**Trecho para leitura**:
_ _ _ _

Enquanto a burguesia idealizava sua identidade nas cadeiras do Teatro Municipal, os imigrantes e migrantes trabalhavam, aproveitando-se de um período de desenvolvimento do qual não estavam excluídas péssimas condições de vida em bairros "novos", insalubres, vítimas de alagamentos constantes e doenças. Os presos viviam sob a violência extrema da polícia (que à época era reconhecida pela elite "como uma das melhores do mundo"), trancafiados em prisões que recebiam epítetos significativos como "geladeiras" ou "postos da morte". Em 1919, presos enviaram uma carta ao redator do jornal "O Estado de São Paulo", recolhida por Sevcenko, em que relatavam estar "detidos inopinadamente (...) recolhidos às dezenas em prisões que não comportam nem a metade desse número e o nosso leito é o chão duro". Mas no afã modernizante trazido pelo café e pelas crises do capitalismo internacional, que então nos favoreciam, caberá aos modernistas dos anos 20 criar o mito do progresso, da cidade cosmopolita e aberta destinada a guiar o Brasil ao futuro, prenunciando o desejo de criação de um Estado forte e "científico" a partir de São Paulo. Já estávamos prontos para fazer jus ao nosso lema ideal: "Non Ducor, Duco" (não sou conduzido, conduzo). Em latim, o orgulho dos paulistanos, cantado em verso pelo poeta Guilherme de Almeida, dava a versão erudita da máxima modernizadora da "locomotiva do Brasil". Daí para o brasão desse novo Estado pujante -e derrotado em 1932- foi um pulo: "Pro Brasilia Fiant Eximia" (Pelo Brasil Façam-se Grandes Coisas). Nascia então o arrogante espírito "gente que faz" e que confia no progresso. Progresso que não poderia dispensar seu aspecto científico e prospectivo. Desde os anos 20, se imaginava a criação da universidade moderna (que ocorrerá quando da fundação da USP na década seguinte) e do ensino do "novo homem".

_ _ _ _

**Dados**:
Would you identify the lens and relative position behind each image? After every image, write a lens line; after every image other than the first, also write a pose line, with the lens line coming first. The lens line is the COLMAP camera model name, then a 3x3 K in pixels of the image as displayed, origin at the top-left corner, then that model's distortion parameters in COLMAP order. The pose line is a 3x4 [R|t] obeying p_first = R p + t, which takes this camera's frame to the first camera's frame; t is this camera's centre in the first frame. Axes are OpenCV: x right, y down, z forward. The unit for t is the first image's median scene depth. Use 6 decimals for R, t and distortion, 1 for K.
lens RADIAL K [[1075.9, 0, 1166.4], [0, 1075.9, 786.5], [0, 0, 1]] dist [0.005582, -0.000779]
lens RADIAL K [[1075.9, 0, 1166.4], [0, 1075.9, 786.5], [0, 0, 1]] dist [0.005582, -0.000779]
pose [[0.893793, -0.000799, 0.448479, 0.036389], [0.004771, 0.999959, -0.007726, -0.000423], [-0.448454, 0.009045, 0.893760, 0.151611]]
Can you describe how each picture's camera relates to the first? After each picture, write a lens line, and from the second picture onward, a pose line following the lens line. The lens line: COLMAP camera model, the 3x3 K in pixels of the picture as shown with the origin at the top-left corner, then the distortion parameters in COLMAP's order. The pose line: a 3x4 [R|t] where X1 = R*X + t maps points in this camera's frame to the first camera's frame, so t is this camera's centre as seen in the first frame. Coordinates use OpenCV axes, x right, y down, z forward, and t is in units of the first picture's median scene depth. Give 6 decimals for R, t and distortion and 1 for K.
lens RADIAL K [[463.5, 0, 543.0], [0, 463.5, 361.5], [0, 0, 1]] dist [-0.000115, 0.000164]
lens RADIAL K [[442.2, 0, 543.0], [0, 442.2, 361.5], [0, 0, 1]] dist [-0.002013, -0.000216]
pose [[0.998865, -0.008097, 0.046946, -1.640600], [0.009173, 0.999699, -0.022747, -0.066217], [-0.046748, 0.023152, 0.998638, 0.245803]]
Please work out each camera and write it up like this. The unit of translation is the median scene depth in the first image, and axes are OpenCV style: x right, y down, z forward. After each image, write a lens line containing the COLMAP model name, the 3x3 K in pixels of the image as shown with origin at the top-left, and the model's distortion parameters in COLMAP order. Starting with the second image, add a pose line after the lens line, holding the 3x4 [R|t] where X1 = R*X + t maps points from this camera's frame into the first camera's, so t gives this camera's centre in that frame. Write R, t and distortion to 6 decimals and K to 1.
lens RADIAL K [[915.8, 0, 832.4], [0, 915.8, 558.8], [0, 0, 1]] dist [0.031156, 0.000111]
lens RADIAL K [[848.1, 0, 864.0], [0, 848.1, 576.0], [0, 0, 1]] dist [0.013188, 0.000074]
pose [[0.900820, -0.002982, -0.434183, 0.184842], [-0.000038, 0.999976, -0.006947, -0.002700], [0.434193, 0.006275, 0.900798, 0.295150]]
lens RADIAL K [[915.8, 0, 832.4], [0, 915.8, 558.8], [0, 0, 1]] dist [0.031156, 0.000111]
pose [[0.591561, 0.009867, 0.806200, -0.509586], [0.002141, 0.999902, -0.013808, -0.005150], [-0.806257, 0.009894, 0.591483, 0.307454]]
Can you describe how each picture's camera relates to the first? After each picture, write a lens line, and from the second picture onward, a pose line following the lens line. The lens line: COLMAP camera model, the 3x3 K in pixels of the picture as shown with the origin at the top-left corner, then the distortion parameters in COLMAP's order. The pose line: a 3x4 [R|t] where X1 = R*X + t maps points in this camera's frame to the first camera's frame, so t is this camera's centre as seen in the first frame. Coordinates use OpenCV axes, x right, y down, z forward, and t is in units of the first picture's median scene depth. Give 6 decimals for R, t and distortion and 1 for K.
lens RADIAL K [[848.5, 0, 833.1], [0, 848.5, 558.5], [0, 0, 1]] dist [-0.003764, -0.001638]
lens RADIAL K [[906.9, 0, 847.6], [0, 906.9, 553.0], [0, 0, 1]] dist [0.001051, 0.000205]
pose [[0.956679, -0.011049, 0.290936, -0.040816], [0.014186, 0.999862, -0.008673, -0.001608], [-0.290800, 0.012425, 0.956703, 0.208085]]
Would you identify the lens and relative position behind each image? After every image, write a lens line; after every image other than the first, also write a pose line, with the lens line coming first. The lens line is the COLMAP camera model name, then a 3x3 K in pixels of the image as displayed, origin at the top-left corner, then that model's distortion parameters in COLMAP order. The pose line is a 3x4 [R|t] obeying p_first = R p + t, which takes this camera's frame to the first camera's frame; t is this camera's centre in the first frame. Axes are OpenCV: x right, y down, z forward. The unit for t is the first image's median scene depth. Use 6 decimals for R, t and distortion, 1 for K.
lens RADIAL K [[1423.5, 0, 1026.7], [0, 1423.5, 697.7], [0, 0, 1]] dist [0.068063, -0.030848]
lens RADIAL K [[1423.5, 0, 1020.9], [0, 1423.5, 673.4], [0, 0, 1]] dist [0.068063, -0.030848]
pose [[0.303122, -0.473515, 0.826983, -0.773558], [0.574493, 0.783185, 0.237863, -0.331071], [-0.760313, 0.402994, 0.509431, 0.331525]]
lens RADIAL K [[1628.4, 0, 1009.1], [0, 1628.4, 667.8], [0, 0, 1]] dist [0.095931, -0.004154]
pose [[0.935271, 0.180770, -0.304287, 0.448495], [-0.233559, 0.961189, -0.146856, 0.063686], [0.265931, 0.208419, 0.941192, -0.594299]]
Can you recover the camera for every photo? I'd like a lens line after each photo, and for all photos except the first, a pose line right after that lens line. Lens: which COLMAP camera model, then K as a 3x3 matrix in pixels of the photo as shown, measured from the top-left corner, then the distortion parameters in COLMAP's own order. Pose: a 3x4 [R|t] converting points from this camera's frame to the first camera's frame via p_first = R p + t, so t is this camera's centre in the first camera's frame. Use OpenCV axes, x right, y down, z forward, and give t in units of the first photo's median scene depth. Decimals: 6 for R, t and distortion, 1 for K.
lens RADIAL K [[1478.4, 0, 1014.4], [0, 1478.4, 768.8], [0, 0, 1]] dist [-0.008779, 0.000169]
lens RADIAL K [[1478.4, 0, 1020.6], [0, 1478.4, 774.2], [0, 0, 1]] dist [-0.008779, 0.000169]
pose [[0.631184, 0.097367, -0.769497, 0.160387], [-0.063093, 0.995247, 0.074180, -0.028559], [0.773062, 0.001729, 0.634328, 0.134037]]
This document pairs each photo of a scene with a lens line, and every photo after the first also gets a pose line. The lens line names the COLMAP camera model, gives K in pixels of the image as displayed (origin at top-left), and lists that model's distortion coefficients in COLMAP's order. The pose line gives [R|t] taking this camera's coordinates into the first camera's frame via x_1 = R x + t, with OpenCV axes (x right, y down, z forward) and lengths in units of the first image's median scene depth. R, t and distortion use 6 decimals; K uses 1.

_ _ _ _

De acordo com o trecho para leitura, em que ano os presos enviaram uma carta ao redator de um jornal, e de qual jornal se tratava?

**Espaço de resposta**: Em 1919, ao jornal "O Estado de São Paulo".